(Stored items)
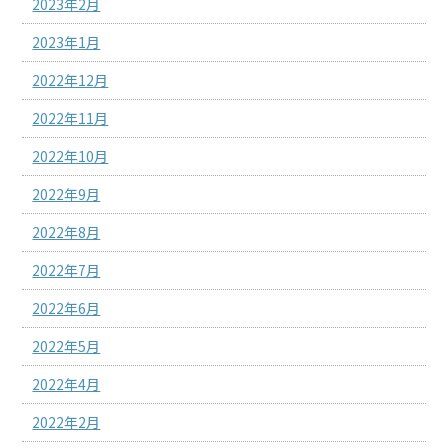
2023年2月
2023年1月
2022年12月
2022年11月
2022年10月
2022年9月
2022年8月
2022年7月
2022年6月
2022年5月
2022年4月
2022年2月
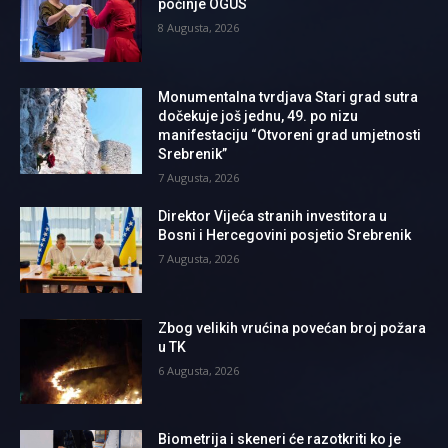
počinje OGUS
8 Augusta, 2026
Monumentalna tvrdjava Stari grad sutra
dočekuje još jednu, 49. po nizu
manifestaciju “Otvoreni grad umjetnosti
Srebrenik”
7 Augusta, 2026
Direktor Vijeća stranih investitora u
Bosni i Hercegovini posjetio Srebrenik
7 Augusta, 2026
Zbog velikih vrućina povećan broj požara
u TK
6 Augusta, 2026
Biometrija i skeneri će razotkriti ko je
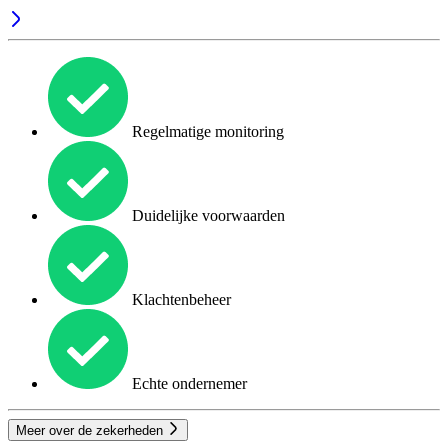
Regelmatige monitoring
Duidelijke voorwaarden
Klachtenbeheer
Echte ondernemer
Meer over de zekerheden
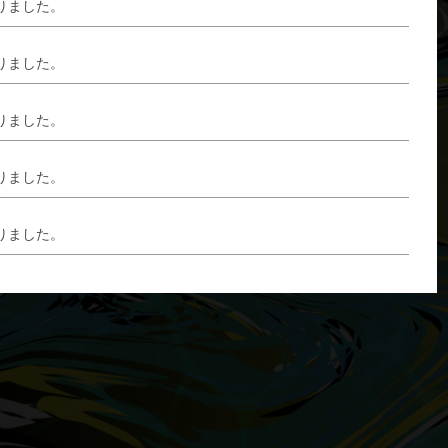
りました。
りました。
りました。
りました。
りました。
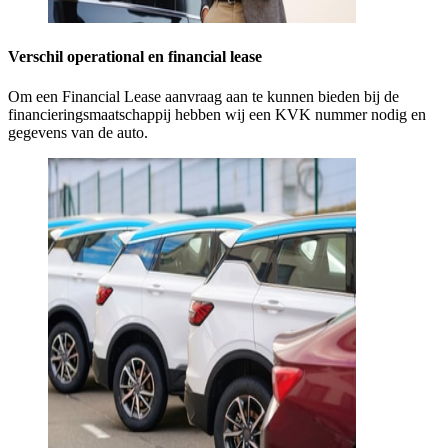
Verschil operational en financial lease
Om een Financial Lease aanvraag aan te kunnen bieden bij de
financieringsmaatschappij hebben wij een KVK nummer nodig en
gegevens van de auto.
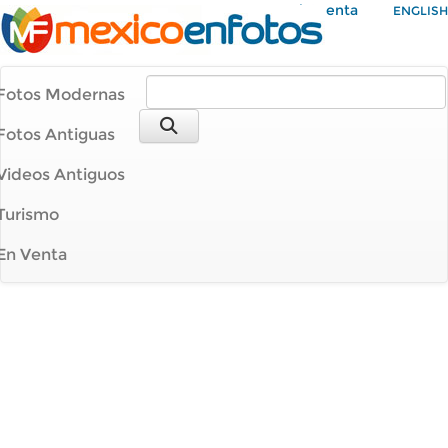
Mi Cuenta
ENGLISH
Fotos Modernas
Fotos Antiguas
Videos Antiguos
Turismo
En Venta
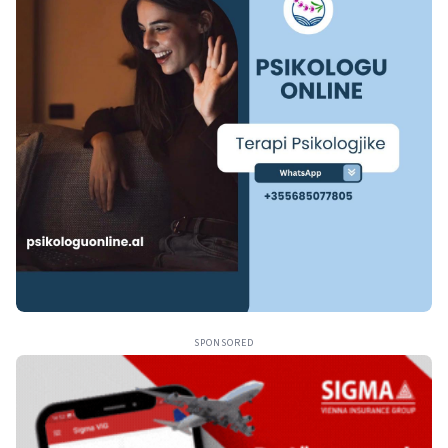
SPONSORED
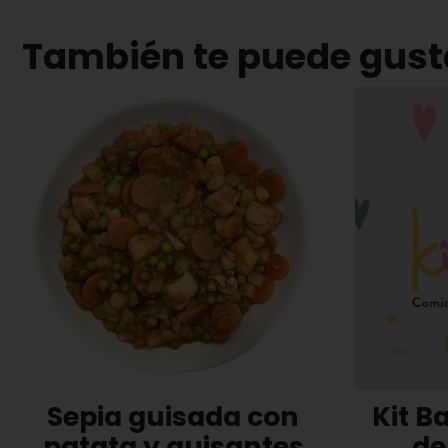
También te puede gust
Sepia guisada con
Kit B
patata y guisantes
de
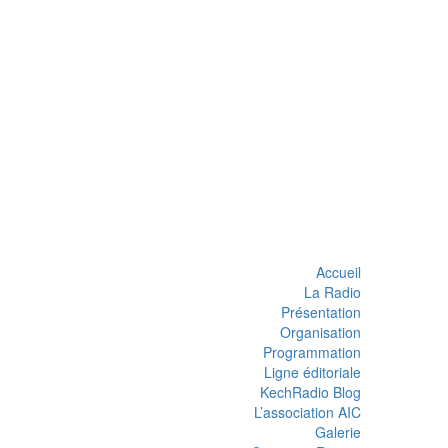
Accueil
La Radio
Présentation
Organisation
Programmation
Ligne éditoriale
KechRadio Blog
L’association AIC
Galerie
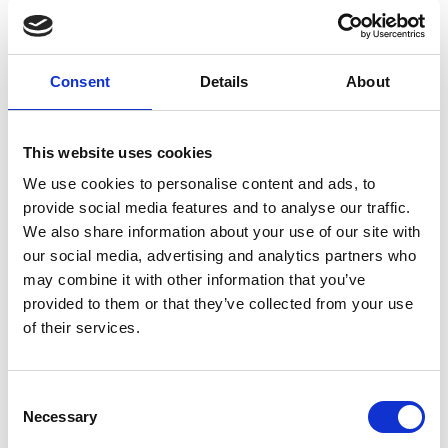
låsningsfunktion som gör det omöjligt för insatsgängan att skaka
eller rotera ut tack vare de fyra låspinnarna som avslutningsvis
slås ner och skär in i de befintliga gängorna efter det att hela
Consent
Details
About
insatsgängan skruvats i. Enkel att demontera utan att göra hålet
större eller förstöra de befintliga gängorna då rätt angiven borr
beroende på storlek används och gör att hela insatsgänga faller i
This website uses cookies
fyra delar tillsammans med låspinnarna.
We use cookies to personalise content and ads, to
provide social media features and to analyse our traffic.
We also share information about your use of our site with
our social media, advertising and analytics partners who
may combine it with other information that you’ve
provided to them or that they’ve collected from your use
of their services.
Consent
Necessary
Selection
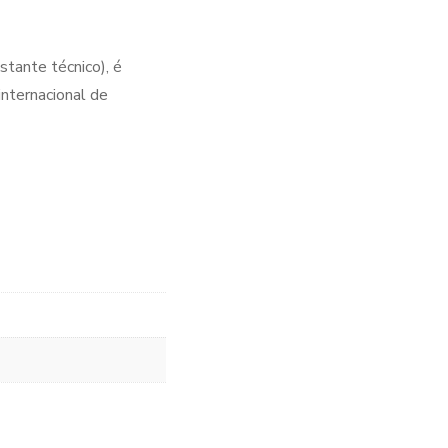
ante técnico), é
internacional de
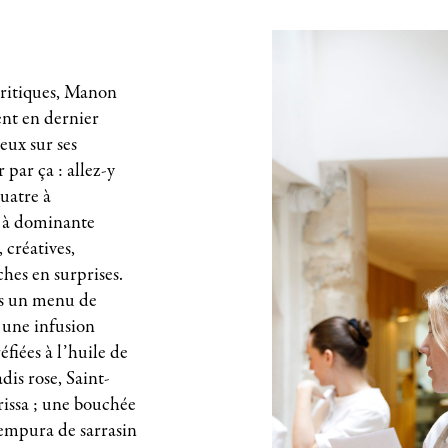
 critiques, Manon
ent en dernier
eux sur ses
par ça : allez-y
quatre à
 à dominante
 créatives,
ches en surprises.
ns un menu de
 une infusion
fiées à l’huile de
dis rose, Saint-
rissa ; une bouchée
empura de sarrasin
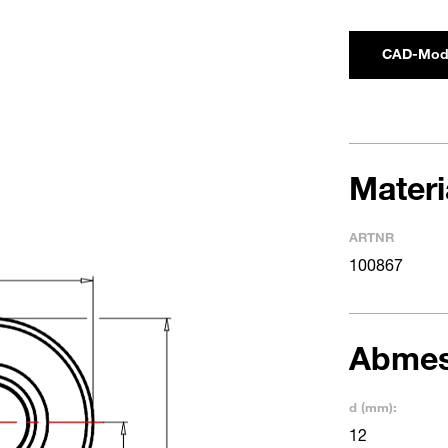
CAD-Mod
Mater
ARTNR
100867
Abme
d (mm):
12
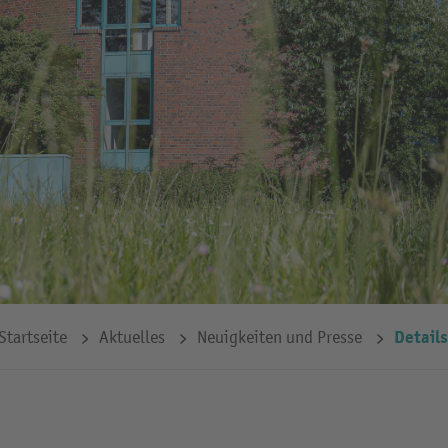
Details
Startseite
Aktuelles
Neuigkeiten und Presse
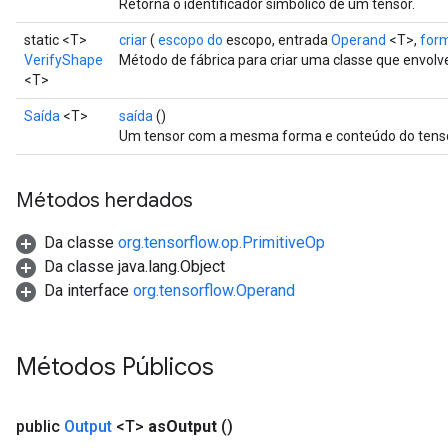
Retorna o identificador simbólico de um tensor.
static <T>
criar
(
escopo do
escopo, entrada
Operand
<T>,
for
VerifyShape
Método de fábrica para criar uma classe que envol
<T>
Saída
<T>
saída
()
Um tensor com a mesma forma e conteúdo do tensor
Métodos herdados
Da classe
org.tensorflow.op.PrimitiveOp
Da classe java.lang.Object
Da interface
org.tensorflow.Operand
Métodos Públicos
public
Output
<T>
as
Output
()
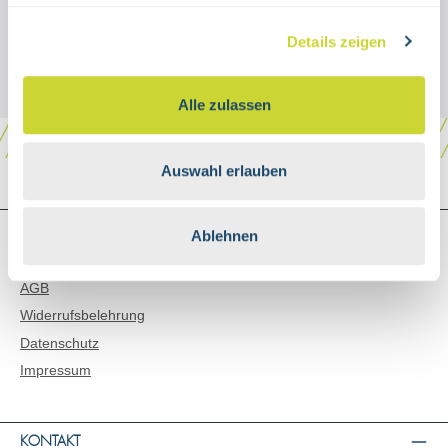
Details zeigen
Alle zulassen
Auswahl erlauben
SHOP SERVICE
Ablehnen
Versand & Zahlungsarten
AGB
Widerrufsbelehrung
Datenschutz
Impressum
KONTAKT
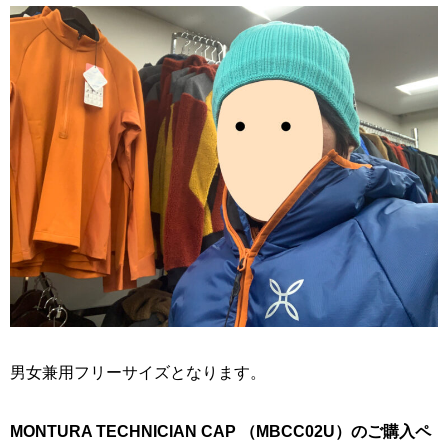
男女兼用フリーサイズとなります。
MONTURA TECHNICIAN CAP （MBCC02U）のご購入ペ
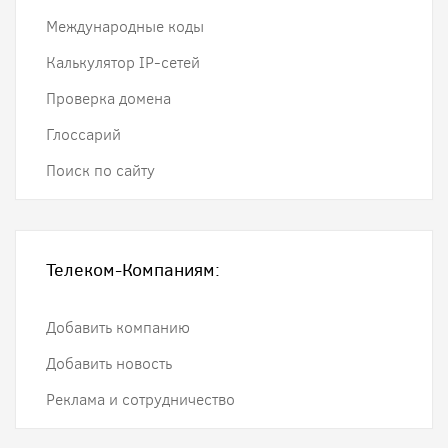
Международные коды
Калькулятор IP-сетей
Проверка домена
Глоссарий
Поиск по сайту
Телеком-Компаниям:
Добавить компанию
Добавить новость
Реклама и сотрудничество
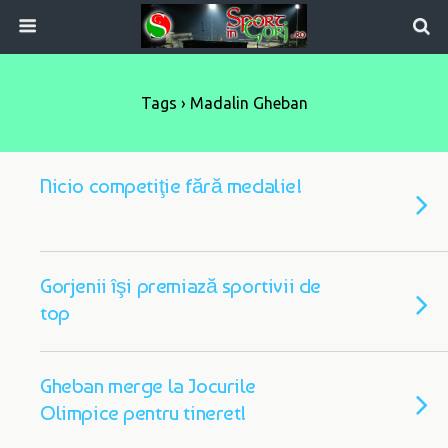
Tags › Madalin Gheban
Nicio competiţie fără medalie!
Gorjenii îşi premiază sportivii de
top
Gheban merge la Jocurile
Olimpice pentru tineret!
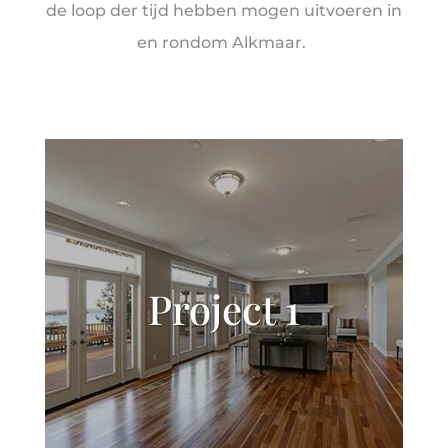
de loop der tijd hebben mogen uitvoeren in
en rondom Alkmaar.
Project 1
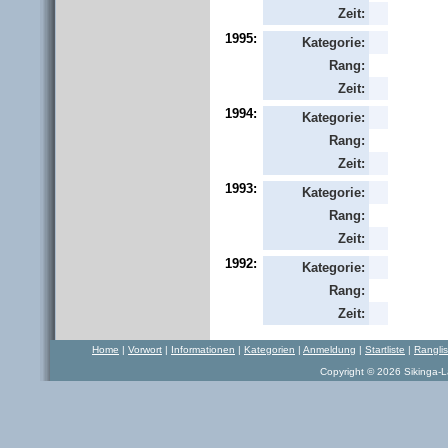
Zeit:
1995:
Kategorie:
Rang:
Zeit:
1994:
Kategorie:
Rang:
Zeit:
1993:
Kategorie:
Rang:
Zeit:
1992:
Kategorie:
Rang:
Zeit:
Home
|
Vorwort
|
Informationen
|
Kategorien
|
Anmeldung
|
Startliste
|
Rangli
Copyright © 2026 Sikinga-La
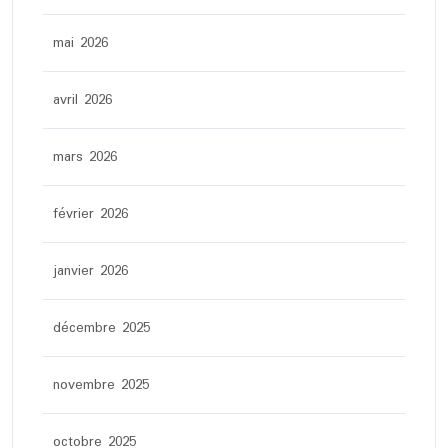
mai 2026
avril 2026
mars 2026
février 2026
janvier 2026
décembre 2025
novembre 2025
octobre 2025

- REQUIRED ACTION
With the pictures dropped, write out all of the entries word for word.

- RESPONSE TO THIS TASK
2023年2月
2023年1月
2022年12月
2022年11月
2022年10月
2022年9月
2022年8月
2022年7月
2022年6月
2022年5月
2022年4月
2022年2月
počinje OGUS
8 Augusta, 2026
Monumentalna tvrdjava Stari grad sutra
dočekuje još jednu, 49. po nizu
manifestaciju “Otvoreni grad umjetnosti
Srebrenik”
7 Augusta, 2026
Direktor Vijeća stranih investitora u
Bosni i Hercegovini posjetio Srebrenik
7 Augusta, 2026
Zbog velikih vrućina povećan broj požara
u TK
6 Augusta, 2026
Biometrija i skeneri će razotkriti ko je
Regelmatige monitoring
Duidelijke voorwaarden
Klachtenbeheer
Echte ondernemer
Meer over de zekerheden
りました。
りました。
りました。
りました。
りました。
Verschil operational en financial lease
Om een Financial Lease aanvraag aan te kunnen bieden bij de
financieringsmaatschappij hebben wij een KVK nummer nodig en
gegevens van de auto.
Mi Cuenta
ENGLISH
Fotos Modernas
Fotos Antiguas
Videos Antiguos
Turismo
En Venta
SPONSORED
También te puede gust
Sepia guisada con
Kit B
patata y guisantes
de
Accueil
La Radio
Présentation
Organisation
Programmation
Ligne éditoriale
KechRadio Blog
L’association AIC
Galerie
låsningsfunktion som gör det omöjligt för insatsgängan att skaka
eller rotera ut tack vare de fyra låspinnarna som avslutningsvis
slås ner och skär in i de befintliga gängorna efter det att hela
Consent
Details
About
insatsgängan skruvats i. Enkel att demontera utan att göra hålet
större eller förstöra de befintliga gängorna då rätt angiven borr
beroende på storlek används och gör att hela insatsgänga faller i
This website uses cookies
fyra delar tillsammans med låspinnarna.
We use cookies to personalise content and ads, to
provide social media features and to analyse our traffic.
We also share information about your use of our site with
our social media, advertising and analytics partners who
may combine it with other information that you’ve
provided to them or that they’ve collected from your use
of their services.
Consent
Necessary
Selection
ante técnico), é
internacional de
 critiques, Manon
ent en dernier
eux sur ses
par ça : allez-y
quatre à
 à dominante
 créatives,
ches en surprises.
ns un menu de
 une infusion
fiées à l’huile de
dis rose, Saint-
rissa ; une bouchée
empura de sarrasin
CAD-Mod
Mater
ARTNR
100867
Abme
d (mm):
12
Details
Startseite
Aktuelles
Neuigkeiten und Presse
Retorna o identificador simbólico de um tensor.
static <T>
criar
(
escopo do
escopo, entrada
Operand
<T>,
for
VerifyShape
Método de fábrica para criar uma classe que envol
<T>
Saída
<T>
saída
()
Um tensor com a mesma forma e conteúdo do tensor
Métodos herdados
Da classe
org.tensorflow.op.PrimitiveOp
Da classe java.lang.Object
Da interface
org.tensorflow.Operand
Métodos Públicos
public
Output
<T>
as
Output
()
Details zeigen
Alle zulassen
Auswahl erlauben
SHOP SERVICE
Ablehnen
Versand & Zahlungsarten
AGB
Widerrufsbelehrung
Datenschutz
Impressum
KONTAKT
男女兼用フリーサイズとなります。
MONTURA TECHNICIAN CAP （MBCC02U）のご購入ペ
Международные коды
Калькулятор IP-сетей
Проверка домена
Глоссарий
Поиск по сайту
Телеком-Компаниям:
Добавить компанию
Добавить новость
Реклама и сотрудничество
Tags › Madalin Gheban
Nicio competiţie fără medalie!
Gorjenii îşi premiază sportivii de
top
Gheban merge la Jocurile
Olimpice pentru tineret!
de loop der tijd hebben mogen uitvoeren in
en rondom Alkmaar.
Project 1
Zeit:
1995:
Kategorie:
Rang:
Zeit:
1994:
Kategorie:
Rang:
Zeit:
1993:
Kategorie:
Rang:
Zeit:
1992:
Kategorie:
Rang:
Zeit:
Home
|
Vorwort
|
Informationen
|
Kategorien
|
Anmeldung
|
Startliste
|
Rangli
Copyright © 2026 Sikinga-La
mai 2026
avril 2026
mars 2026
février 2026
janvier 2026
décembre 2025
novembre 2025
octobre 2025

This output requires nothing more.